Lors de deux allocutions concises, l’ancien et le nouveau Premier ministre ont échangé leur rôle dans une atmosphère solennelle mais non conflictuelle.
La Transition de Pouvoirs à Matignon : Un Rituel Bien Rodé
Pour la troisième fois cette année, le passage de relais à Matignon suit un protocole familier. Le nouvel occupant des lieux fait son entrée dans la cour, marche sur un tapis rouge avant de monter les escaliers où l’attend son prédécesseur. Vendredi 13 décembre, François Bayrou s’est exprimé brièvement, esquissant les axes principaux de sa future mission alors qu’il se prépare à constituer son gouvernement. Certains membres de l’équipe précédente, présents parmi l’assistance, espèrent peut-être poursuivre leur engagement ministériel dans les domaines de l’Intérieur ou de l’Éducation, que ce soit Bruno Retailleau ou Anne Genetet.
Un « Chemin Inédit » vers la Réconciliation : Une Condition sine qua non
Conscient des défis qui l’attendent, le nouveau Premier ministre a reconnu l’ampleur de sa tâche dans un discours de 10 minutes. Il a exprimé sa lucidité face aux obstacles en affirmant : « Je sais que la probabilité de rencontrer des difficultés est bien plus grande que celle de réussir. Je ne sous-estime pas l’ampleur de l’Himalaya qui nous fait face. Je suis conscient de tout cela et je crois qu’il faut essayer. » Ancien haut-commissaire au Plan, François Bayrou aspire à découvrir un « chemin inédit » vers la réconciliation, qu’il considère comme crucial pour assurer la pérennité de son gouvernement.
Le jour du 13 décembre, François Bayrou a fait une référence au roi Henri IV, qu’il qualifie d’ »ami », et s’est comparé à ce souverain qui tenta de rapprocher catholiques et protestants à la fin du XVIe siècle. « Il a forgé sa relation avec la France dans des circonstances bien plus difficiles que les nôtres. Si je le peux, je m’efforcerai aussi d’œuvrer à cette réconciliation essentielle. À mon sens, il n’y a pas d’autre voie vers le succès. »
Donner des Chances : Une Priorité pour François Bayrou
François Bayrou a évoqué deux préoccupations majeures. « La première est le fossé qui s’est creusé entre les citoyens et les instances de pouvoir. » Il a également affirmé que « donner des chances à ceux qui n’en ont pas » est un « devoir sacré ». Cette promesse fait partie intégrante du programme de Macron en 2017, un engagement que Bayrou soutenait déjà et qui pourrait résonner dans les milieux de gauche.
En dépit de leur âge similaire – tous deux ont 73 ans – François Bayrou n’a pas cherché à se démarquer de Michel Barnier, avec qui il partage des engagements anciens pour l’Europe, comme mentionné par son prédécesseur. Ils ont également collaboré au sein du mouvement des Rénovateurs à la fin des années 1980, un groupe de députés RPR et UDF souhaitant renouveler la droite.

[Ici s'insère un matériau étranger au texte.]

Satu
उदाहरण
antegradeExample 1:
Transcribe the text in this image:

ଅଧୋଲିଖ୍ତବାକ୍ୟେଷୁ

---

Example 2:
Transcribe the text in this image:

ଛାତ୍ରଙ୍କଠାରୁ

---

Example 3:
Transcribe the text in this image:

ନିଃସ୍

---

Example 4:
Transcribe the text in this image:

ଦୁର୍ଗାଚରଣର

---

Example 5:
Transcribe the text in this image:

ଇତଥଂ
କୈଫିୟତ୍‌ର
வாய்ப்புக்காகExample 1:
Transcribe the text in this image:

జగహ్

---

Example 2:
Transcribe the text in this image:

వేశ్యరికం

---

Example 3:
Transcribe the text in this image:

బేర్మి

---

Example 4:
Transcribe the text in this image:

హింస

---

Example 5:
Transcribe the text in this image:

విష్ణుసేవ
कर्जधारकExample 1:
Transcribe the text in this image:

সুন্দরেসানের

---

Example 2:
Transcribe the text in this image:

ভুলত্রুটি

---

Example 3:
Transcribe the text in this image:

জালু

Michel Barnier : Une Fierté Revendiquée d’Avoir Remis l’État en Mouvement
Dans une rétrospective des trois mois à Matignon, Michel Barnier a dressé le bilan de sa courte période au gouvernement. « Nous avons ouvert de nombreux chantiers, » a-t-il déclaré. À défaut de présenter des résultats concrets, Barnier a mis en avant sa démarche, prônant « une politique autrement, sans bruit médiatique, avec de l’écoute et moins de paroles, » ainsi que ses objectifs : « Nous avons remis l’État en marche, » tout en évoquant les difficultés rencontrées : « Je savais dès le début que la durée de mon gouvernement était limitée. »

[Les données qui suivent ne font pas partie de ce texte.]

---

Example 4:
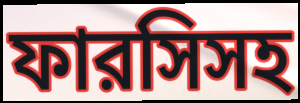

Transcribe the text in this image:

ফারসিসহ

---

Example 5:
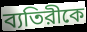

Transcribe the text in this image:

ব্যতিরীকেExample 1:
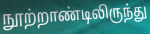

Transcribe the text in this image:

நூற்றாண்டிலிருந்து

Il a aussi évoqué l’épisode du budget, qui lui a coûté sa position. « Nous étions proches d’un compromis équitable, notamment au Sénat. Ce déficit budgétaire persiste, malgré la motion de censure. » Michel Barnier a conclu sur une note d’avertissement : « Notre pays traverse une situation sans précédent et sérieuse, » insistant sur le besoin national de « calme, dignité et réconciliation. » Cette mission délicate ne relève désormais plus de sa responsabilité.